■ Work instruction: Pull out each line below that contains the string "pressure".

■ Given data:
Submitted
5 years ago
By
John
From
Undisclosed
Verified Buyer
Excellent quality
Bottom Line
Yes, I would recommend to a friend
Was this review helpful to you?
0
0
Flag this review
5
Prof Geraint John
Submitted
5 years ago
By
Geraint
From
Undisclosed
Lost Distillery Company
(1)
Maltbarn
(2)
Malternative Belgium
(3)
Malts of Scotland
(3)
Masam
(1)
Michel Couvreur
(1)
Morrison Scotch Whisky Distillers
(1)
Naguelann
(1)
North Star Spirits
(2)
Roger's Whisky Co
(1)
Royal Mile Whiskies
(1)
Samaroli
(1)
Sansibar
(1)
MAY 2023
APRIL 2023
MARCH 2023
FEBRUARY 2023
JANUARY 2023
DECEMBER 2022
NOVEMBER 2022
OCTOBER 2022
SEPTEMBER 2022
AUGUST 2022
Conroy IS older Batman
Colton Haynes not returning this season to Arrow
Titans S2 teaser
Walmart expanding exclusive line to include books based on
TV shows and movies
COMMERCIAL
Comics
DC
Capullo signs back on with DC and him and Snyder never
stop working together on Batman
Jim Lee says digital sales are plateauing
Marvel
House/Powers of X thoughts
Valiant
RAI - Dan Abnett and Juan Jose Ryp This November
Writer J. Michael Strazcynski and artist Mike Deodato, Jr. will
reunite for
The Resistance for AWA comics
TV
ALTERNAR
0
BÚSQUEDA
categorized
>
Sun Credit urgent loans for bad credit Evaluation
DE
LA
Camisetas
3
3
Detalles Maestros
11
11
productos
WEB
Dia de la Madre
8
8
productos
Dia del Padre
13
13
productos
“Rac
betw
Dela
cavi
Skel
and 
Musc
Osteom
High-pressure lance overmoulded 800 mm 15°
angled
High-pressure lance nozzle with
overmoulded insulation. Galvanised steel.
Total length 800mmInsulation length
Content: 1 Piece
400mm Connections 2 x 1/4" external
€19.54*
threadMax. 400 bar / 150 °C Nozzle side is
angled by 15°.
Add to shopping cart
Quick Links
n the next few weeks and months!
---
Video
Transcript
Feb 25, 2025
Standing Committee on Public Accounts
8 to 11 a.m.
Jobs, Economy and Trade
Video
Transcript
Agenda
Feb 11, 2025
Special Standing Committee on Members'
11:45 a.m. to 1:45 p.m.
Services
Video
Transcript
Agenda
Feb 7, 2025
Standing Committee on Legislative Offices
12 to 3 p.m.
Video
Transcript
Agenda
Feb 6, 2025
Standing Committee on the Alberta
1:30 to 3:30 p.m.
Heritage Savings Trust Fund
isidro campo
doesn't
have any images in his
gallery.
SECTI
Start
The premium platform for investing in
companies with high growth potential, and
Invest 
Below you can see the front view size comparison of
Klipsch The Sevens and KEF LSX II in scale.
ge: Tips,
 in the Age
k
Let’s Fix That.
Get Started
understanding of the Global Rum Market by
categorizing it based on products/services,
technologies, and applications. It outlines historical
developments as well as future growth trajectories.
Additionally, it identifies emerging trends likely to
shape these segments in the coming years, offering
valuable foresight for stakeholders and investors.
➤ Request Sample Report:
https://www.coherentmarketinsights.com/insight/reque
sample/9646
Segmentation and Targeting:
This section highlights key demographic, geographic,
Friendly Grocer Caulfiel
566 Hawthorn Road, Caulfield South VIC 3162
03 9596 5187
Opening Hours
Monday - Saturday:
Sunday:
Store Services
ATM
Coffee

■ Solution below:
High-pressure lance overmoulded 800 mm 15°
High-pressure lance nozzle with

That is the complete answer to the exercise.